Reaching a Milestone in Trauma Recovery
Almost a year ago to the day, I crashed headlong into weeks of crippling panic and anxiety attacks that left me terrified and traumatized. I sought out and found a trauma therapist who could help me get beyond the trauma so I could be myself and get back to living. I'm delighted to say that last week, I reached a significant milestone in my trauma recovery.
3 Steps to Milestones in Trauma Recovery
1. Feeling Like You'll Never Be Yourself Again
There's a lot of buzz on social media, the Internet, and from mental health practitioners about the concepts of "big t" and "little t" trauma (i.e., Trauma vs. trauma). There are articles with definitions out there outlining the difference between the two. I've read several.
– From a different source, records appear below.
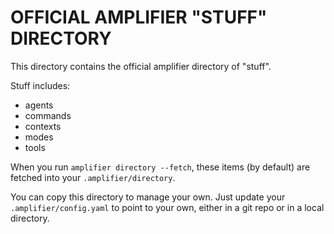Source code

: # OFFICIAL AMPLIFIER "STUFF" DIRECTORY

This directory contains the official amplifier directory of "stuff".

Stuff includes:

- agents
- commands
- contexts
- modes
- tools

When you run `amplifier directory --fetch`, these items (by default) are fetched into your `.amplifier/directory`.

You can copy this directory to manage your own. Just update your `.amplifier/config.yaml` to point to your own, either in a git repo or in a local directory.
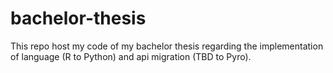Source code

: # bachelor-thesis
This repo host my code of my bachelor thesis regarding the implementation of language (R to Python) and api migration (TBD to Pyro).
Regardless of how they're defined, I feel that whether a traumatic event is a "big t" or "little t" trauma depends heavily on the person surviving that trauma.
For instance, I didn't realize—until I was in trauma therapy—that a vague memory I have of being punished as a small child was traumatic. My young mind was traumatized, and it was significant enough to impact how I have reacted to certain circumstances my entire life. (Read "Accepting That I'm Imperfect.")
Here is how I feel about trauma after surviving what I consider a "big t" trauma. Trauma is pernicious. It seeps into every nook and cranny of your psyche and will not be ignored. In the case of childhood trauma stemming from how you're raised, it informs who you become. Surviving a traumatic event is an enormous challenge, but surviving the residual effects of the traumatizing event can seem near impossible. There are aspects of grieving for the person you were before the trauma. There is guilt and shame for believing that you somehow caused the trauma. Beyond the psychological impacts, there are physical impacts as well, including, for me, headaches, nausea, sleep interruption, and more. You get to a point where you feel like you'll never be yourself again.
2. Hard Work, Persistence, and Positivity Paying Off
The worst part of the acute panic event I suffered was the trip to the emergency room, believing I was in cardiac arrest after a night of panic attacks that lasted for hours. We were at the beautiful cottage we rent every year. The pinnacle panic event was preceded by days of extreme anxiety despite the serenity of the lake, the forest, the bird song, and the beautiful sunsets. It was followed by a hasty departure a full week earlier than intended.
A big part of my trauma therapy has been working through the events that occurred at the cottage and all the muck and minutia that come with it. Another part is working towards revisiting a cottage without incident. It's all about baby steps and exposure in small increments.
In late June, I overnighted with my husband at my best friend's country home. As observed by them, I became quiet around 8:00 p.m. The next day they told me what they observed and asked me how I felt. I told them that around the time they mentioned, I was reflecting on whether or not I was anxious. I wasn't. I felt a bit of unease, and while it's hard to describe, I felt as though anxiety was there but that my medication was working hard to keep me level. As the first test of my recovery progress, the overnight visit was a small win.
After a few more therapy sessions, last week, I traveled to cottage country—very near where our beautiful annual cottage rental is located—and spent two nights at a cottage with my husband and both my daughters and their families. Six adults and three grandbabies made for a raucous time, a wonderful time of chaos, hugs, kisses, splashing in the lake, and "tickle me, Gramma" until I was exhausted. The best part was that I experienced no anxiety at all. On the trauma healing progress scale, this was a milestone in trauma recovery of significance.
3. Preparing for the True Test of My Recovery Progress
My husband and I will return to our cottage in just under three weeks. Given that our cottage was the epicenter, as it were, I'm thinking a lot about the triggers. I have two therapy sessions booked before we go and one session booked while we're there.
From weekly therapy to regular exercise, managing stress, and setting sensible boundaries for myself, I've worked very hard. My persistence and positivity are paying off. While I'm somewhat trepidatious, I'm confident in the therapy process, my progress, and myself. I haven't been able to say that for a long time. Stay tuned for a follow-up blog in mid-September about that milestone in trauma recovery.
Scott, L. (2022, August 10). Reaching a Milestone in Trauma Recovery, HealthyPlace. Retrieved on 2024, February 28 from https://www.healthyplace.com/blogs/anxiety-schmanxiety/2022/8/reaching-a-milestone-in-trauma-recovery
Author: Liana M. Scott
Wow. Very insightful. Thinking of you through this process.
Thank you, Janet.
Great news. Congrats!
Thanks so much. It's been a long recovery process but I'm confident the end of the tunnel is close at hand.